WORK REQUEST
Lines holding the string "others" are the ones to copy from this listing.

_ _ _ _

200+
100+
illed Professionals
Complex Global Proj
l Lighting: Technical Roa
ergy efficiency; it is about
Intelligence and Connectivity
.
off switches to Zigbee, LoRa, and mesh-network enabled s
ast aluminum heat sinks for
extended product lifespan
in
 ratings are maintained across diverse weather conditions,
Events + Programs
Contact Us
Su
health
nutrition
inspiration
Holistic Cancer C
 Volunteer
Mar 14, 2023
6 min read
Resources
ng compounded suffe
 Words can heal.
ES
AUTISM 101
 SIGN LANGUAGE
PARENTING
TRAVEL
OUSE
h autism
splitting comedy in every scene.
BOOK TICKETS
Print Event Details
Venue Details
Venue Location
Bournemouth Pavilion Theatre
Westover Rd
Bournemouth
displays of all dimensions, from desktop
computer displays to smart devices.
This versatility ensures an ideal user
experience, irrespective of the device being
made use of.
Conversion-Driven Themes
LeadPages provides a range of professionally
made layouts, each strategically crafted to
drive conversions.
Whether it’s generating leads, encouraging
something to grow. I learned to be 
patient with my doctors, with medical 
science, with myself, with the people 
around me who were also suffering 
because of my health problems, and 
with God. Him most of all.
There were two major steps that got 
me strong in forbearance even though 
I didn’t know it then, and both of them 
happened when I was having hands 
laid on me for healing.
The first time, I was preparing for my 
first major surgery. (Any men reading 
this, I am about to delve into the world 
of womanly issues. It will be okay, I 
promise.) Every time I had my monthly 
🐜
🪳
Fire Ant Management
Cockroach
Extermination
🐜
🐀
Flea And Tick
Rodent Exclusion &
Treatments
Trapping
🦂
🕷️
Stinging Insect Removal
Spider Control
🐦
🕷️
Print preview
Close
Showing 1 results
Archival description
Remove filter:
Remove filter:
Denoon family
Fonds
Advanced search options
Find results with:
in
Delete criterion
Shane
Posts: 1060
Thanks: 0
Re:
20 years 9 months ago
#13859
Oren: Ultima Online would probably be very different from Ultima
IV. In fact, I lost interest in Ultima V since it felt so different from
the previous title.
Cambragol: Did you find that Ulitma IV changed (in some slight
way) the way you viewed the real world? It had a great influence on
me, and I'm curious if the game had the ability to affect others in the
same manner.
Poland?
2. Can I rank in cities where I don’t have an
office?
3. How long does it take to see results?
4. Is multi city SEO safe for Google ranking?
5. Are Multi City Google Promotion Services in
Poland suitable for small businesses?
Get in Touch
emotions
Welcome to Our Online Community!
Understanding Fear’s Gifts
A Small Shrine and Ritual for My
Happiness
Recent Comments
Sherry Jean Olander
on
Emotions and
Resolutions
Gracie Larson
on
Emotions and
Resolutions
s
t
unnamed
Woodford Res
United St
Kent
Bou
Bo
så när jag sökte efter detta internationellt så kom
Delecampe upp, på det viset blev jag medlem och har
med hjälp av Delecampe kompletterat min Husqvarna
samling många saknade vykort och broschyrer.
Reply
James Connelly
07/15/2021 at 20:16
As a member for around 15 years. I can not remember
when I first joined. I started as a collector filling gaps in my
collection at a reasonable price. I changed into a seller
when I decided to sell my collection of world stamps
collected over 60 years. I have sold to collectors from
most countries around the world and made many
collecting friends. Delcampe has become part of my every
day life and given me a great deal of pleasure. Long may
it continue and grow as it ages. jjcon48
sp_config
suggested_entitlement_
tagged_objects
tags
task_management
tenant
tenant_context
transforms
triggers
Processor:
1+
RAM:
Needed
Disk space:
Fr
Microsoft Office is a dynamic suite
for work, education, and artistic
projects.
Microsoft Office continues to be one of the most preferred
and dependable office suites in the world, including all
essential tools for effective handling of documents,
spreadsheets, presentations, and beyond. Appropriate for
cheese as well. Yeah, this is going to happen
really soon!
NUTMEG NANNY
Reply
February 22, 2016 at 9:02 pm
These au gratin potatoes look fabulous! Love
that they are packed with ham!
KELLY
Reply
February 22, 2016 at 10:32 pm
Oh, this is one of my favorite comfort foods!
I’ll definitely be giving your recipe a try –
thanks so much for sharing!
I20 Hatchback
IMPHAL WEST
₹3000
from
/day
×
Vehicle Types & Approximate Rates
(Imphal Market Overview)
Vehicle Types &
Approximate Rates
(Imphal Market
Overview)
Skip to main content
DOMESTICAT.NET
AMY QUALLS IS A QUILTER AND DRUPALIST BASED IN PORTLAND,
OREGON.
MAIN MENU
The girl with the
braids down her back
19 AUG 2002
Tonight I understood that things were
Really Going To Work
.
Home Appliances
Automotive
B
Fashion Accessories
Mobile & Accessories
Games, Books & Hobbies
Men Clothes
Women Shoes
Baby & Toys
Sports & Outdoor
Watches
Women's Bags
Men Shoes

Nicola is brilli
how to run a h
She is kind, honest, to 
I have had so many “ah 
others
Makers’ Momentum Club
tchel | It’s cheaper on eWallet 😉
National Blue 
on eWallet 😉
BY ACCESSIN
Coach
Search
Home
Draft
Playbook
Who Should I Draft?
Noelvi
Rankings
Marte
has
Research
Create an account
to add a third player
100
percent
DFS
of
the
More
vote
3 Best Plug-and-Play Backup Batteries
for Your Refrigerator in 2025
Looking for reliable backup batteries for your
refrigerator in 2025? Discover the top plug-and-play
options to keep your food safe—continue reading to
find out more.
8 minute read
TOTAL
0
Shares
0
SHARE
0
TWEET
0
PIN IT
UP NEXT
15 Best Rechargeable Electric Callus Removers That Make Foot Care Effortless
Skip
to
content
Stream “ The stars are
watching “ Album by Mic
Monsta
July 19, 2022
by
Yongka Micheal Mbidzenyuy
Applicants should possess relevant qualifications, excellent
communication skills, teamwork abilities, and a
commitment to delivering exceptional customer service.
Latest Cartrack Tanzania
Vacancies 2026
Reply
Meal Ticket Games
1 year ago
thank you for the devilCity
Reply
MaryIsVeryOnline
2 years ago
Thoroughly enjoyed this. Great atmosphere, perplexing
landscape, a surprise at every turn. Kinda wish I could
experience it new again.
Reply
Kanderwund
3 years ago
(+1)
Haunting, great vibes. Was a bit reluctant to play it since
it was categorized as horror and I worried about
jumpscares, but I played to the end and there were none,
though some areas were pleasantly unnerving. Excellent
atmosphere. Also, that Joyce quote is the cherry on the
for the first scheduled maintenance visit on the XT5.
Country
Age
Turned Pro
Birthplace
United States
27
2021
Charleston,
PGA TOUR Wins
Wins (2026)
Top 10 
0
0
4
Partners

_ _ _ _

TASK ANSWER
me, and I'm curious if the game had the ability to affect others in the
others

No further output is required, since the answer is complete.